Heading into elections with the US’s benchmark borrowing cost at a 23-year-high range of 5.25 per cent to 5.5 per cent — and with mortgage rates and credit card interest levels far higher — would be a blow to Biden’s efforts to win over voters who think the economy was stronger under Trump.

That the Fed has now been forced to leave rates higher for even longer is a grim reminder that, for almost all of Biden’s first term, inflation has been uncomfortably high.

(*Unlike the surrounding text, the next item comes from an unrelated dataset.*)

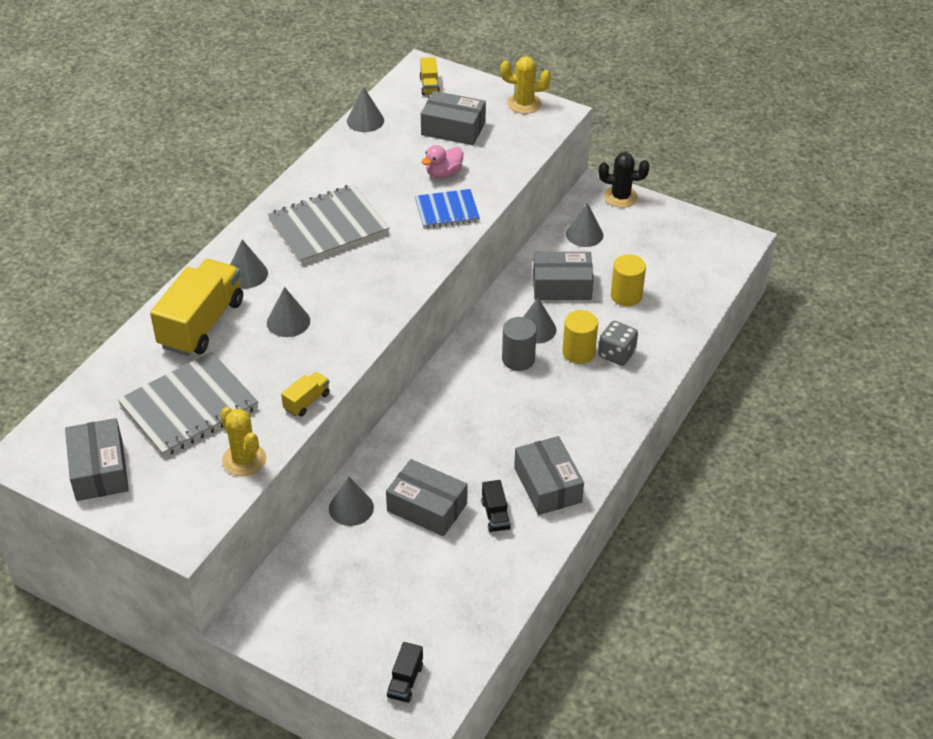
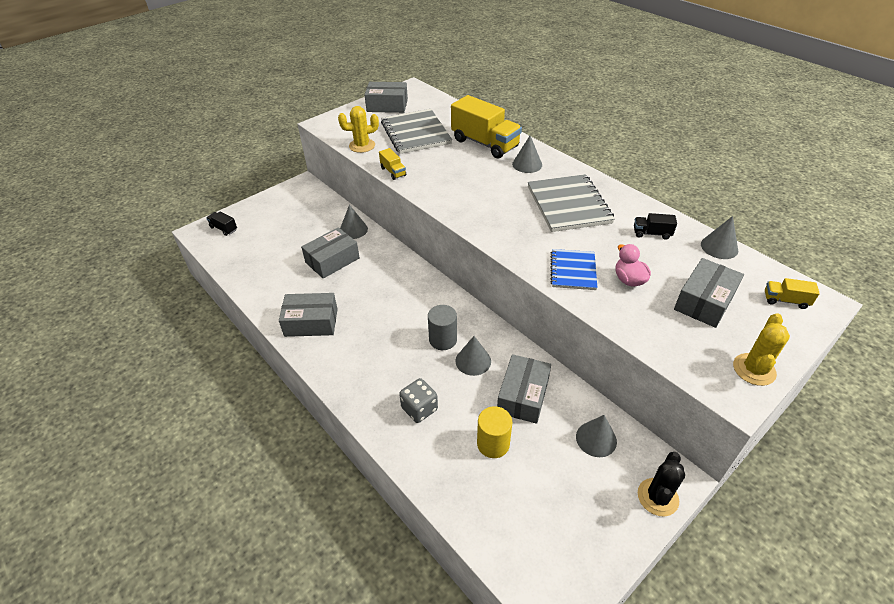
camera: 110 degrees right, 0 degrees up
(288, 321) = (471, 174): grey cone -> none
(495, 515) = (304, 289): black truck -> black truck (651, 233)
(578, 352) = (433, 382): yellow cylinder -> none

Price pressures have acutely affected the cost of food, energy and housing — goods that Powell on Wednesday referred to as “the fundamentals of life” — making inflation the number one economic issue facing the electorate by far.

The Fed chair also cast doubt on whether the central bank would be able to pull off a soft landing, guiding inflation back down to 2 per cent without crashing the economy or inducing widespread job losses.

Powell was “not giving up” on a Goldilocks scenario, he said on Wednesday. The arrival of more workers into the US labour market, for example — a benefit to the economy now overshadowed by political rhetoric about immigration — had helped subdue price pressures in 2023, he noted. It could “work to bring inflation down” this year too.

The Fed chair remained upbeat, saying his “personal forecast” was that the central bank would make some progress towards 2 per cent this year, as rental costs stopped rising so quickly. Even so, he did not know the cooling would be “sufficient” to cut rates in 2024.

“We’re going to have to let the data lead us on that,” he said.

Those messages on Wednesday from the Fed all contrasted with more bullish forecasts it offered earlier in the year, which signalled that the soft landing was its baseline scenario.

Yet for both Biden and the investors that follow the Fed’s every move, Wednesday’s dose of hard reality from the central bank could have been worse.

A series of data releases pointing to higher-than-expected inflation had fed concerns among some market participants that the next move in rates could be up. Powell allayed those worries on Wednesday, saying rate rises to squelch the inflation uptick were “unlikely”. Stocks listed in New York rose initially, before falling later in the day.

“Clearly the threshold to raise is higher than to cut, but both are high,” said KPMG US chief economist Diane Swonk.

“The Fed is not confident about how quickly it can get inflation to 2 per cent, but it’s confident that rates are high enough,” said TS Lombard chief economist Steven Blitz.

And Powell was also quick to point out that the Fed’s position on rates was a reflection of the strength of the US economy — a subtle dose of good news for anyone watching in the White House.

Powell acknowledged the Fed would trail its counterparts on the other side of the Atlantic — such as the European Central Bank, which is set to cut in June — but only because the American economy was so much healthier than others.

“The difference between the United States and other countries that are now considering rate cuts is that they’re just not having the kind of growth we’re having,” he said. “They have their inflation performing like ours, or maybe a little better, but they’re not experiencing the kind of growth we’re experiencing.

“We actually have the luxury of having strong growth and a strong labour market, very low unemployment, high job creation, and all of that,” he added. “And we can be patient and we’ll be careful and cautious as we approach the decision to cut rates.”